Actors are let down by lamentable directing
What is so infuriating about this film is that I know Emily Watson is a capable actress, and I've always admired Bernard Hill. But both sink deep deep down into the abyss of mediocrity as the film progresses, debilitated by a director who apparently slept through the lectures on 'blocking' at film school, and doodled over his notes on speech. The dialogue here is so stilted, and the dialect so inconsistent, that it is difficult to believe it is being performed by a professional cast.
In the novel one of the most essential features of Maggie, the protagonist, is her wild, dark beauty - the catalyst for her suitors' love, and thus (along with Mr. Tulliver's 'pigheadedness') the greatest cause of tragedy in the novel. However I refuse to believe, whatever her acting capacities may be (not exhibited in this film), that Emily Watson's looks would lure a handsome man like Stephen (dismal actor), even if Philip's attraction to her is not altogether incredible. Worst of all is the fact that her eyes are blue, despite the fact that almost every time she describes Maggie, Eliot stresses the beguiling blackness of her eyes...
The plot is a thoroughly weeded down version of that of the novel, and contains several minor changes, which will jar in the mind of a purist, but doubtless pass by unnoticed to those unfamiliar with the novel. However it is essential in a film translation of Mill on the Floss, perhaps more than for any other Eliot novel, to portray in depth the psyche of the characters and the events that alter their lives, since without all this, the eminently depressing ending comes across as a grandiose and sentimental finale to an insubstantial story. Such is the case with this production.
My advice would be to spend your money instead on Polanski's magnificent production of Tess of the D'Urbevilles, a simillar, but considerably more profound and moving tale.

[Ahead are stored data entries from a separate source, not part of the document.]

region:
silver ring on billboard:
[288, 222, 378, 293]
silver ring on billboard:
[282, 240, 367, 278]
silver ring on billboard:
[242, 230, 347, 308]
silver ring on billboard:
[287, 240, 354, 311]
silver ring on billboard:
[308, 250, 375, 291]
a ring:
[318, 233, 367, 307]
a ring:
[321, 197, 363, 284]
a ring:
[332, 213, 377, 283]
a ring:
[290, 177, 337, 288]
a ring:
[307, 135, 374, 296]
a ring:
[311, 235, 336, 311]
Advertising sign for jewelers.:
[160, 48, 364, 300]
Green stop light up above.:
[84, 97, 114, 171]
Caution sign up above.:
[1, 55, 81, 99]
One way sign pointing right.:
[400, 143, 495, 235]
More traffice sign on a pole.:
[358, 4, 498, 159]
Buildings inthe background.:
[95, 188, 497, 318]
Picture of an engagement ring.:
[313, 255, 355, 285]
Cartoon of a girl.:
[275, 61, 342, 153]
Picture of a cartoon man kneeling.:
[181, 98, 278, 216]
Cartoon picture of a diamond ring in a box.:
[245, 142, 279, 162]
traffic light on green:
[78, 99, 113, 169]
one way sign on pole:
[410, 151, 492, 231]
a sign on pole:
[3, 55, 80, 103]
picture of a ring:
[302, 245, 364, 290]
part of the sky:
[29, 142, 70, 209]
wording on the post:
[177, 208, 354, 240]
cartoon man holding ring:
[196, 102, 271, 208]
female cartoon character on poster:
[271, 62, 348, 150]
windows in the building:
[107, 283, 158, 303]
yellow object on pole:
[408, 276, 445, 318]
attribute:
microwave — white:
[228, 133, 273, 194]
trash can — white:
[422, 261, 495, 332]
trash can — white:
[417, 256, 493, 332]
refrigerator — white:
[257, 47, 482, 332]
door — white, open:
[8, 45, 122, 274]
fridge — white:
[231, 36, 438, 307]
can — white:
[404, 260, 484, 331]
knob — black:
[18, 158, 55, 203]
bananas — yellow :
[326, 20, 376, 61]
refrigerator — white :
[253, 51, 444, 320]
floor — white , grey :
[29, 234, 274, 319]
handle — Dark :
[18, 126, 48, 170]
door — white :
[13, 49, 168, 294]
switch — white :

decent, workaday, enjoyable ; not outstanding
This is an enjoyable version of George Eliot's warm-hearted and melancholy novel. Visually it's good, with a lovely Dorlecote Mill and pleasant English rural scenes. Emily Watson is well cast as Maggie, Bernard Hill as her father, and all other characters are competently rendered. There is a very good visual likeness between the actors who play Maggie, Tom and Philip as children and their adult counterparts. The music is very appropriate - English, rural, yearning. But for all that, it never really seems to get off the ground. I don't really know why this is, because it is never bad, but it never seems to be really good either. Anyway, I enjoyed it, it held my interest, but I cannot give it a strong recommendation.